* **Yapılacak iş**
Akdeniz turizmi yazısında "Tunus’ta Habib Bourguiba’nın" sözleriyle başlayıp "modeli güneye taşıdı." sözleriyle biten kısmı, "tur operatörleri" yerine "seyahat acenteleri" koyarak yeniden yazın.

• 13 Ekim 2025 14:43
  • 0
  • 6 DAKİKA OKUMA SÜRESİ

Akdeniz’in Turizm Vizyonerleri-2: Fas, Tunus, Mısır ve Samih Sawiris

Bu yazıyı dinleyin
Nizamettin Şen 13 Ekim 2025 Akdeniz’in Turizm Vizyonerleri-2: Fas, Tunus, Mısır ve Samih Sawiris

Akdeniz’in turizm hikâyesi, güneş ve denizle başlamadı aslında. Tunus, Fas, İspanya, Yunanistan ve Türkiye gibi ülkelerde ilk adımlar kültür turizmi ile atıldı. Arkeolojik alanlar, medeniyet mirası, yerel kültürler ve şehir dokusu, 20. yüzyılın ortalarına kadar bölgeye gelen gezginlerin temel motivasyonuydu.

Akdeniz coğrafyasın güneyinde kalan üç ülke — Fas, Tunus ve Mısır — özellikle Fransa’nın sömürge sonrası kültürel etkisiyle turizmde kendine özgü bir yön çizmiş, önce “kültür turizmi”yle tanınıp, ardından “kitle turizmine” geçiş yapmıştır.

Fransa’nın incentive (şirketlerin çalışanlarına verdiği ödül tatil) turizmi modeli, 1960’lardan itibaren bu ülkelerde uygulama alanı buldu. Dil engelinin olmaması da burada etken oldu. Club Med, Fram ve Cartago gibi Fransız turizm markaları, Tunus ve Fas’ta düşük maliyetli ama yüksek hacimli tatil köyleri açarak Akdeniz’de yeni bir turizm tarzı oluşturdu. Bu arada Avrupa ağırlıklı otel zincirleri ve hatta Antalya’da ilk hayata geçen Avusturya Gulet’in Herşey Dahil markası Magic Life da açıldı. Bu yaklaşım, hem Fransız pazarına yönelik “güvenli ve yakın güneş destinasyonları” yaratırken hem de yerel ekonomilere istihdam sağladı.

Tunus’un Turizm Vizyonerleri

Tunus’ta Habib Bourguiba’nın 1950’lerin sonlarında başlattığı modernleşme politikaları, turizmi ulusal kalkınma stratejisine dahil etti. Bourguiba, Sousse, Hammamet ve Monastir gibi sahil kentlerinde uluslararası otellerin kurulmasına öncülük etti. Fransa’daki yatırımcıları davet etti, Club Med Hammamet, ardından Nabeul ve Djerba köyleri kuruldu.

Bu dönemde Fram, Cartago, Nouvelles Frontières gibi tur operatörleri devreye girerek, Akdeniz’in kuzeyindeki modeli güneye taşıdı.

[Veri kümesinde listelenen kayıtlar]
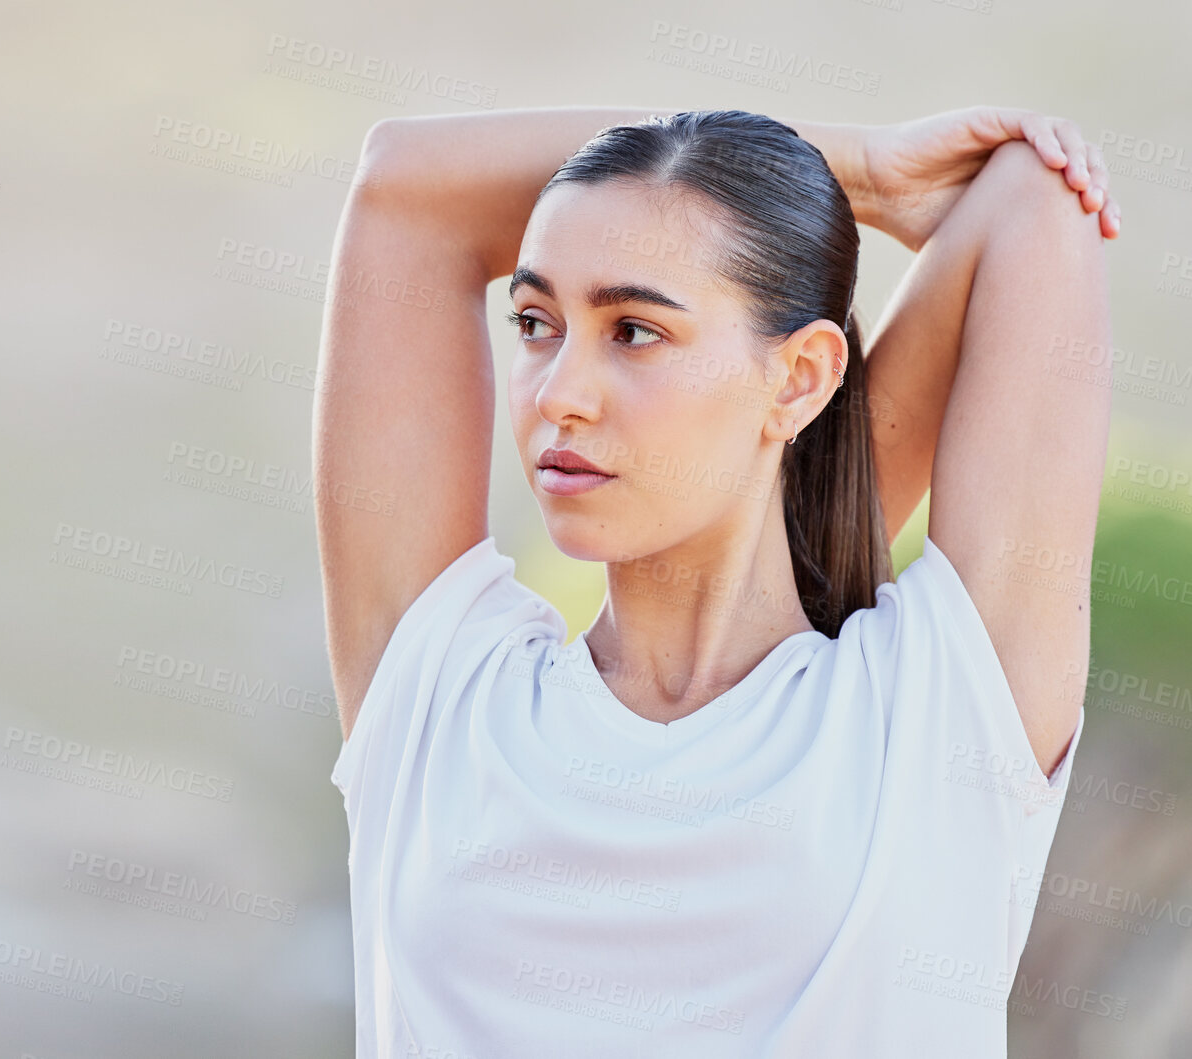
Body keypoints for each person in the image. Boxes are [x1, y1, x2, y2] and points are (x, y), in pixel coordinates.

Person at [312, 106, 1118, 1057]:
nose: (556, 393)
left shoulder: (934, 718)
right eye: (535, 322)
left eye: (634, 332)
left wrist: (794, 182)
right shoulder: (443, 693)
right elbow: (403, 185)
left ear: (797, 379)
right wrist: (855, 166)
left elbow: (1033, 194)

* **Cevap alanı**
Tunus’ta Habib Bourguiba’nın 1950’lerin sonlarında başlattığı modernleşme politikaları, turizmi ulusal kalkınma stratejisine dahil etti. Bourguiba, Sousse, Hammamet ve Monastir gibi sahil kentlerinde uluslararası otellerin kurulmasına öncülük etti. Fransa’daki yatırımcıları davet etti, Club Med Hammamet, ardından Nabeul ve Djerba köyleri kuruldu.

Bu dönemde Fram, Cartago, Nouvelles Frontières gibi seyahat acenteleri devreye girerek, Akdeniz’in kuzeyindeki modeli güneye taşıdı.